Bench Memos

Jeffrey Toobin’s The Nine—Part 4

Of the several mainstream-media reviews I’ve read of The Nine, the best is law professor (and blogger) Ann Althouse’s “Justice on the Couch” in the New York Sun.  Althouse calls The Nine “argument by impressionistic psychodrama” and faults Toobin for “stripping the reasoning out of his book.”

 

Consistent with Althouse’s criticism is Toobin’s strange praise for Justice O’Connor.  O’Connor is the hero of Toobin’s book.  Why?  Because she “steered the Court in line with [her] own cautious instincts—which were remarkably similar to those of the American people.”  Because “for O’Connor there was little difference between a judicial and a political philosophy.  She had an uncanny ear for American public opinion, and she kept her rulings closely tethered to what most people wanted or at least would accept.” 

 

It is a curious conception of the Supreme Court’s role that its judgments should reflect American public opinion.  If there is a single point on which conservative and liberal students of the Supreme Court would most agree, it may well be that the Court’s role in enforcing constitutional rights is inherently countermajoritarian.  Proponents of judicial restraint, on the one hand, and of the “living Constitution,” on the other, have very different views of how the Court should construe the Constitution, but they broadly agree that the Court should protect constitutional rights even—or, rather, especially—in the face of contrary public opinion, not tailor its views to reflect public opinion. 

 

Toobin might well be able to offer a coherent argument for his position, but he doesn’t even try to.  I will therefore not bore the reader with a comprehensive refutation of the many respects in which I believe his position makes no sense.  Because I consider the question irrelevant, I also have little interest in examining whether O’Connor in fact ruled in a way that mirrored American public opinion.  I’ll instead confine myself to a couple further observations.

 

In his chapters on Bush v.

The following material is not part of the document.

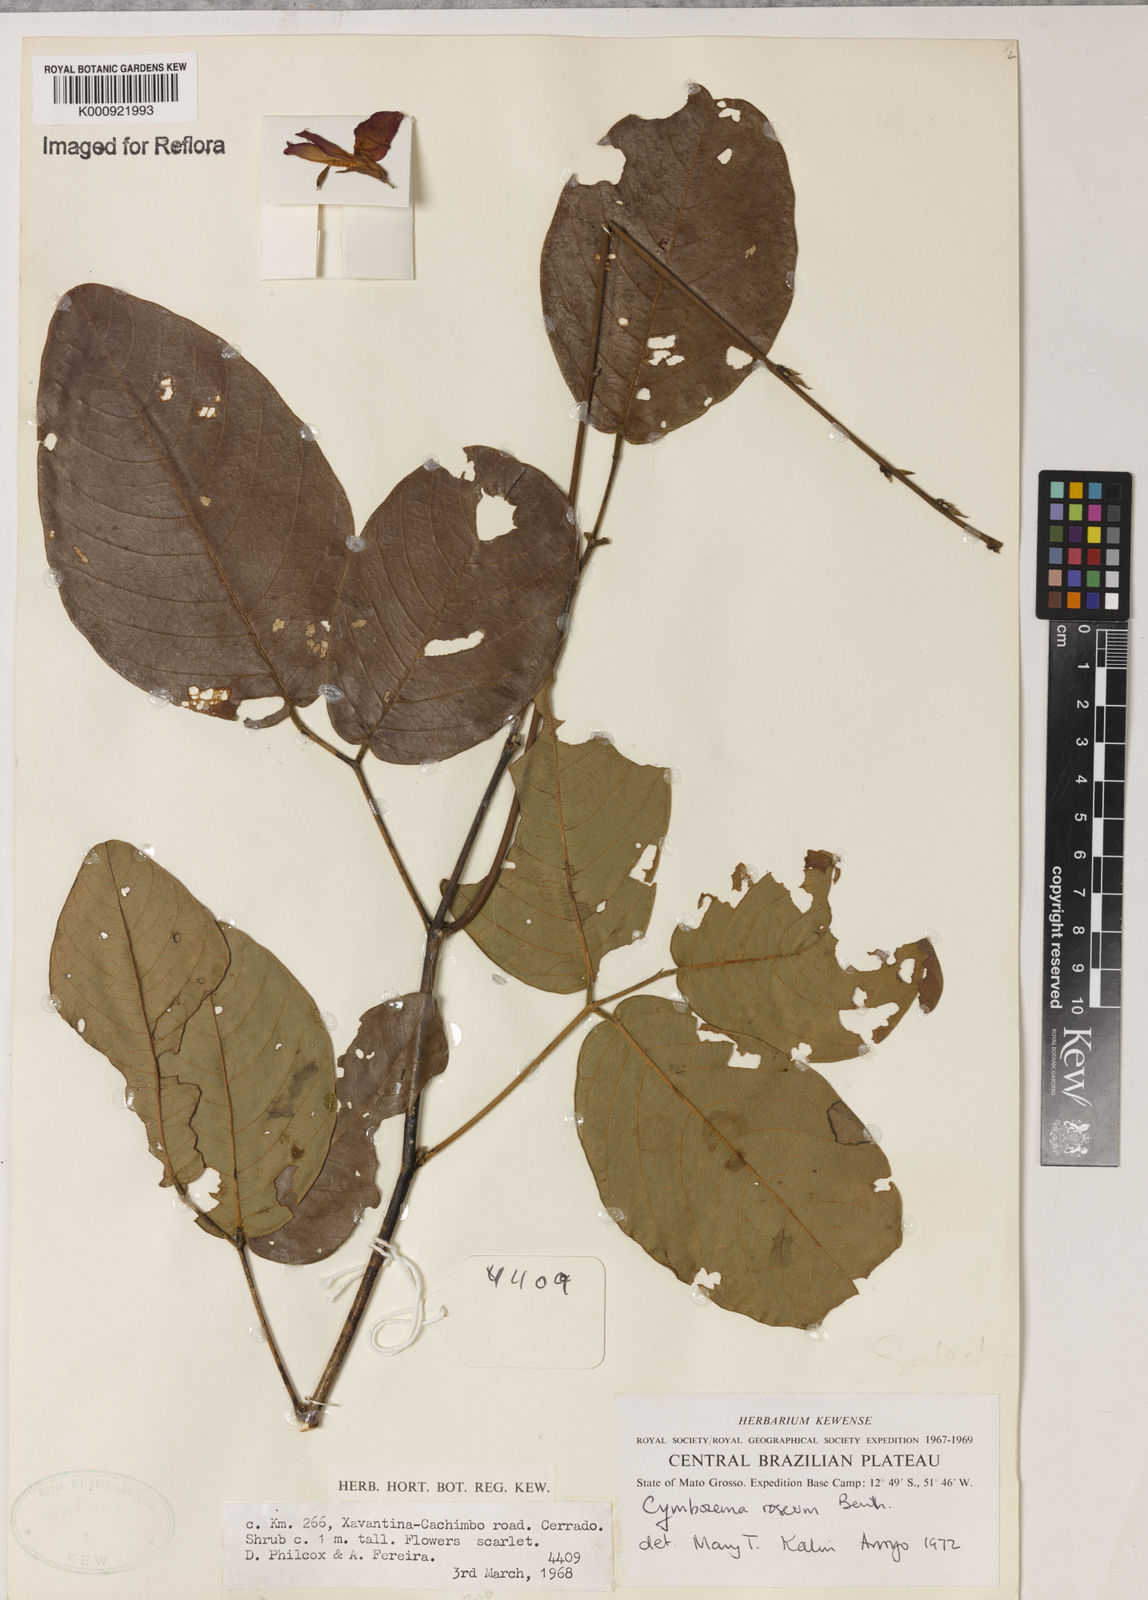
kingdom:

Gore, Toobin excoriates the Court for the “inept and unsavory manner with which the justices exercised their power.”  He argues that “the Republicans’ [i.e., Bush team’s] appeal to the Court, and especially to O’Connor, was more political than legal,” since “as always for O’Connor, the practical consequences would matter more than the legal theory.”  Perhaps I missed it, but I don’t see where Toobin rests his negative assessment of Bush v. Gore on its being out of step with “what most people wanted or at least would accept.”  What this suggests is that Toobin himself rightly doesn’t take seriously the stated basis for his overall celebration of O’Connor. 

 

In discussing the Court’s 2000 ruling in Stenberg v. Carhart, Toobin concedes that O’Connor’s vote to strike down Nebraska’s partial-birth abortion ban “was not supported by public opinion.”  If reflecting public opinion is the hallmark of a good Supreme Court ruling, then Toobin ought to welcome the fact that Justice Alito’s replacement of O’Connor helped produce the Court’s decision last term rejecting a facial challenge to the federal partial-birth abortion law.  Indeed, contrary to what Toobin asserts, the Court’s current precedents on abortion prevent the American people from enacting all sorts of laws that large majorities favor:  as documented here, well in excess of 60% of Americans believe that abortion should be illegal in the very circumstances that actually account for well over 90% of this country’s abortions.  Since Toobin regards abortion as the “central legal issue before the Court,” Toobin’s anticipation that Alito will help restore abortion policy to the democratic processes ought to lead Toobin to celebrate Alito’s replacement of O’Connor, not to cast him as the anti-hero.